Start of Block

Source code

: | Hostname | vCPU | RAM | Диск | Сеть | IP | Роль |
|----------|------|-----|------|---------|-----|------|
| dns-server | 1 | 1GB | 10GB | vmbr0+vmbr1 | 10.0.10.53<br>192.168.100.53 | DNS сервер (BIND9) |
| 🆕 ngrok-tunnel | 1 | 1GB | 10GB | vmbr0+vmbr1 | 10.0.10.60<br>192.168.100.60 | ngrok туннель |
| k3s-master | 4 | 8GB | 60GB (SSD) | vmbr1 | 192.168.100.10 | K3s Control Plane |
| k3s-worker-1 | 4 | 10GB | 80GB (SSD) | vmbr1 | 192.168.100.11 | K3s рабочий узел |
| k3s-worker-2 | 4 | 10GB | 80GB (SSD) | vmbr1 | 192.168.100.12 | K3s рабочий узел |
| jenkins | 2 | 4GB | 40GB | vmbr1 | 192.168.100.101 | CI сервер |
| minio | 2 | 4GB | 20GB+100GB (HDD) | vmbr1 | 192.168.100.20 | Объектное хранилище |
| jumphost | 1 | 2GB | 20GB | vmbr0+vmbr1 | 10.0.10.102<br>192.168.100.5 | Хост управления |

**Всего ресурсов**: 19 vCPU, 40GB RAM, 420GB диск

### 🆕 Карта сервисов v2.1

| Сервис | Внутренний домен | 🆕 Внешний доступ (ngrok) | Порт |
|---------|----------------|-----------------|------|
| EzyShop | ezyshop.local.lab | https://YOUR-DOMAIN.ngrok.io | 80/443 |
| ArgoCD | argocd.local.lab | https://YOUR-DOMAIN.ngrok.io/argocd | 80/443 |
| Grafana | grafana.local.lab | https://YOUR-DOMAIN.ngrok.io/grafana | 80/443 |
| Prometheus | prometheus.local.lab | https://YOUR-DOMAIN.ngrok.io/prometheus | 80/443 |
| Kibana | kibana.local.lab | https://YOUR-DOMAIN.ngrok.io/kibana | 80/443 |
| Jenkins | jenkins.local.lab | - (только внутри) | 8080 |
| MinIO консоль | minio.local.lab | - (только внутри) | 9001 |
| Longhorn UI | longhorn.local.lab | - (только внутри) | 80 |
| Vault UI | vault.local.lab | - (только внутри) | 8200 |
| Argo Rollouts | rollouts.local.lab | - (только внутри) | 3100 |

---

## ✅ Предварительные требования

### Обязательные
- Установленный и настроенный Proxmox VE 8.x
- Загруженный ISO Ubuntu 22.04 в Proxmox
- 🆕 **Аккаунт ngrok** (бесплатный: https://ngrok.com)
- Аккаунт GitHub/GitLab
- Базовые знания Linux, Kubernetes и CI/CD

End of Block

### What the exercise asks
Return every line above verbatim, with nothing added or changed.

### The completed task
Source code

: | Hostname | vCPU | RAM | Диск | Сеть | IP | Роль |
|----------|------|-----|------|---------|-----|------|
| dns-server | 1 | 1GB | 10GB | vmbr0+vmbr1 | 10.0.10.53<br>192.168.100.53 | DNS сервер (BIND9) |
| 🆕 ngrok-tunnel | 1 | 1GB | 10GB | vmbr0+vmbr1 | 10.0.10.60<br>192.168.100.60 | ngrok туннель |
| k3s-master | 4 | 8GB | 60GB (SSD) | vmbr1 | 192.168.100.10 | K3s Control Plane |
| k3s-worker-1 | 4 | 10GB | 80GB (SSD) | vmbr1 | 192.168.100.11 | K3s рабочий узел |
| k3s-worker-2 | 4 | 10GB | 80GB (SSD) | vmbr1 | 192.168.100.12 | K3s рабочий узел |
| jenkins | 2 | 4GB | 40GB | vmbr1 | 192.168.100.101 | CI сервер |
| minio | 2 | 4GB | 20GB+100GB (HDD) | vmbr1 | 192.168.100.20 | Объектное хранилище |
| jumphost | 1 | 2GB | 20GB | vmbr0+vmbr1 | 10.0.10.102<br>192.168.100.5 | Хост управления |

**Всего ресурсов**: 19 vCPU, 40GB RAM, 420GB диск

### 🆕 Карта сервисов v2.1

| Сервис | Внутренний домен | 🆕 Внешний доступ (ngrok) | Порт |
|---------|----------------|-----------------|------|
| EzyShop | ezyshop.local.lab | https://YOUR-DOMAIN.ngrok.io | 80/443 |
| ArgoCD | argocd.local.lab | https://YOUR-DOMAIN.ngrok.io/argocd | 80/443 |
| Grafana | grafana.local.lab | https://YOUR-DOMAIN.ngrok.io/grafana | 80/443 |
| Prometheus | prometheus.local.lab | https://YOUR-DOMAIN.ngrok.io/prometheus | 80/443 |
| Kibana | kibana.local.lab | https://YOUR-DOMAIN.ngrok.io/kibana | 80/443 |
| Jenkins | jenkins.local.lab | - (только внутри) | 8080 |
| MinIO консоль | minio.local.lab | - (только внутри) | 9001 |
| Longhorn UI | longhorn.local.lab | - (только внутри) | 80 |
| Vault UI | vault.local.lab | - (только внутри) | 8200 |
| Argo Rollouts | rollouts.local.lab | - (только внутри) | 3100 |

---

## ✅ Предварительные требования

### Обязательные
- Установленный и настроенный Proxmox VE 8.x
- Загруженный ISO Ubuntu 22.04 в Proxmox
- 🆕 **Аккаунт ngrok** (бесплатный: https://ngrok.com)
- Аккаунт GitHub/GitLab
- Базовые знания Linux, Kubernetes и CI/CD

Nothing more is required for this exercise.